— Exercises to complete —
• 1. Answer these questions about the complaint on the "Meet Dan" advertisement:
(a) Which section of the ASA code does the complaint cite?
(b) What does the advertisement show trapped inside the monster?
(c) How does the writer describe their son?
• 2. For each statement, say whether it agrees with the complaint on the "Meet Dan" advertisement, and quote the words from the complaint that decide it:
(a) The writer doubts that Action for Children has good intentions.
(b) In the advertisement, the boy says his parents sought out help with his autism.
(c) The writer says there is little misinformation about autism in the public sphere.

I have just sent the following to the ASA re an Action for Children TV advert:
I am writing to complain about the recently aired, unethical “Meet Dan” advertisement, part of Action For Children’s new media campaign. While I commend the work Action for Children does as a charity, and have no doubt of their good intentions, I object to this campaign, under the follow sections of the ASA code:
11.3.4 Ethical responsibility
Charity advertising must reflect a broad sense of ethical responsibility
Note: These advertisements should:
a. not exaggerate the scale or nature of any social problem
b. respect the dignity of those on whose behalf an appeal is being made
c. treat with care and discretion any issues likely to arouse strong emotions.
The problem Action for Children seek aid for is exaggerated by the use of highly emotive imagery. A monster is shown jumping around in an urban landscape, attacking the other people who are normal but rushing around. As this image plays a boy’s voice-over says, “I used to lash out if something pushed my buttons or I wasn’t able to do something. Things that wound me up were if they’d insulted me I would physically hurt that young person.” Then we see that the monster has a sad looking normal boy trapped inside, looking out through its mouth. Straight after that image is shown, the boy says the words “My parents sought out help with my autism because it was becoming a pain in the bum.” This exaggerates the problems autism causes and implies that autism is making him a monster. It connects autism with aggressive, anti-social, monster-like behaviour.
My son (who is on the autistic spectrum) isn’t a monster. He’s a human being with social and communication difficulties.
The Action for Children charity has not here respected the dignity of vulnerable children and young people who are the very people they are supposed to help. This ad shows how Action for Children choose to portray autism by using Dan’s story, with his poor self image and worries. They have used the troubles and fears of a vulnerable child to generate pity and fear, to make them appear to be heroic in saving even tragic cases like Dan. They cannot claim that they were merely giving him a voice. The harm to other vulnerable young people just like Dan, is too great to be ignored. There is a great deal of misinformation in the public sphere about autism.

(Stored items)

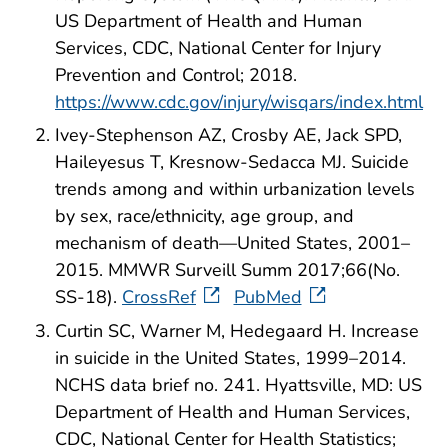
US Department of Health and Human
Services, CDC, National Center for Injury
Prevention and Control; 2018.
https://www.cdc.gov/injury/wisqars/index.html
Ivey-Stephenson AZ, Crosby AE, Jack SPD,
Haileyesus T, Kresnow-Sedacca MJ. Suicide
trends among and within urbanization levels
by sex, race/ethnicity, age group, and
mechanism of death—United States, 2001–
2015. MMWR Surveill Summ 2017;66(No.
SS-18).
CrossRef
PubMed
Curtin SC, Warner M, Hedegaard H. Increase
in suicide in the United States, 1999–2014.
NCHS data brief no. 241. Hyattsville, MD: US
Department of Health and Human Services,
CDC, National Center for Health Statistics;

— Written answers —
• 1.
(a) Section 11.3.4, Ethical responsibility.
(b) A sad looking normal boy, looking out through the monster's mouth.
(c) As a human being with social and communication difficulties.

• 2.
(a) No: "have no doubt of their good intentions"
(b) Yes: "My parents sought out help with my autism because it was becoming a pain in the bum."
(c) No: "There is a great deal of misinformation in the public sphere about autism."